=== WHAT THE EXERCISE ASKS ===
Reproduce all the material verbatim, down to the last line.

=== MATERIAL PROVIDED ===
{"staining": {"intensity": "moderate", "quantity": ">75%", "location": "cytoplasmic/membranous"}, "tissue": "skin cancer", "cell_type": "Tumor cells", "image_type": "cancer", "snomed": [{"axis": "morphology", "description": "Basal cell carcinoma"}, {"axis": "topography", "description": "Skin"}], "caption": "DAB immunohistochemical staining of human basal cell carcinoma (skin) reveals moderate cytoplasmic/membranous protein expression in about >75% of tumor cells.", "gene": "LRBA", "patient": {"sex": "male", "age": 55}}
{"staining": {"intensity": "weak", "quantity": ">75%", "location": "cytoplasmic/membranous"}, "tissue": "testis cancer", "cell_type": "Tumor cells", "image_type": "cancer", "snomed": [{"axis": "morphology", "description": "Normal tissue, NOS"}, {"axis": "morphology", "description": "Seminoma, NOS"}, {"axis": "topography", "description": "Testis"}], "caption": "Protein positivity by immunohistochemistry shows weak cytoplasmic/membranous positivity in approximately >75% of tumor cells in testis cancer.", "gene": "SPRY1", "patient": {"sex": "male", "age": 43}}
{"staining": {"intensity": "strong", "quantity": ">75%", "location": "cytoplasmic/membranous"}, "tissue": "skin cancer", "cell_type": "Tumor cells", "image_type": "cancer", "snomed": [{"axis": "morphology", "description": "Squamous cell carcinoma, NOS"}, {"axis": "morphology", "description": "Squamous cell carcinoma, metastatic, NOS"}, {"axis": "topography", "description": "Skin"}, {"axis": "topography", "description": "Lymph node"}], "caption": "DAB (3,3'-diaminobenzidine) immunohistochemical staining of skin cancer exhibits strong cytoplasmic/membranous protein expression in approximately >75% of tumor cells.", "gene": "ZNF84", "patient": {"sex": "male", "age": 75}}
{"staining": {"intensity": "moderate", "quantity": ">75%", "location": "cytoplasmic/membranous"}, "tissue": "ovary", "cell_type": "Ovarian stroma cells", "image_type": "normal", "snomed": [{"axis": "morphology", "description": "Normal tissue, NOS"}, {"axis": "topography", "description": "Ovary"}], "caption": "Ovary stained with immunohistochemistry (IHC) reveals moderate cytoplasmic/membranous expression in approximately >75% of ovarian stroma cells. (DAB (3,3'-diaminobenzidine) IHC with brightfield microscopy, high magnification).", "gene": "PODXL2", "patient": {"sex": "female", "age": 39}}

=== FINISHED EXERCISE ===
{"staining": {"intensity": "moderate", "quantity": ">75%", "location": "cytoplasmic/membranous"}, "tissue": "skin cancer", "cell_type": "Tumor cells", "image_type": "cancer", "snomed": [{"axis": "morphology", "description": "Basal cell carcinoma"}, {"axis": "topography", "description": "Skin"}], "caption": "DAB immunohistochemical staining of human basal cell carcinoma (skin) reveals moderate cytoplasmic/membranous protein expression in about >75% of tumor cells.", "gene": "LRBA", "patient": {"sex": "male", "age": 55}}
{"staining": {"intensity": "weak", "quantity": ">75%", "location": "cytoplasmic/membranous"}, "tissue": "testis cancer", "cell_type": "Tumor cells", "image_type": "cancer", "snomed": [{"axis": "morphology", "description": "Normal tissue, NOS"}, {"axis": "morphology", "description": "Seminoma, NOS"}, {"axis": "topography", "description": "Testis"}], "caption": "Protein positivity by immunohistochemistry shows weak cytoplasmic/membranous positivity in approximately >75% of tumor cells in testis cancer.", "gene": "SPRY1", "patient": {"sex": "male", "age": 43}}
{"staining": {"intensity": "strong", "quantity": ">75%", "location": "cytoplasmic/membranous"}, "tissue": "skin cancer", "cell_type": "Tumor cells", "image_type": "cancer", "snomed": [{"axis": "morphology", "description": "Squamous cell carcinoma, NOS"}, {"axis": "morphology", "description": "Squamous cell carcinoma, metastatic, NOS"}, {"axis": "topography", "description": "Skin"}, {"axis": "topography", "description": "Lymph node"}], "caption": "DAB (3,3'-diaminobenzidine) immunohistochemical staining of skin cancer exhibits strong cytoplasmic/membranous protein expression in approximately >75% of tumor cells.", "gene": "ZNF84", "patient": {"sex": "male", "age": 75}}
{"staining": {"intensity": "moderate", "quantity": ">75%", "location": "cytoplasmic/membranous"}, "tissue": "ovary", "cell_type": "Ovarian stroma cells", "image_type": "normal", "snomed": [{"axis": "morphology", "description": "Normal tissue, NOS"}, {"axis": "topography", "description": "Ovary"}], "caption": "Ovary stained with immunohistochemistry (IHC) reveals moderate cytoplasmic/membranous expression in approximately >75% of ovarian stroma cells. (DAB (3,3'-diaminobenzidine) IHC with brightfield microscopy, high magnification).", "gene": "PODXL2", "patient": {"sex": "female", "age": 39}}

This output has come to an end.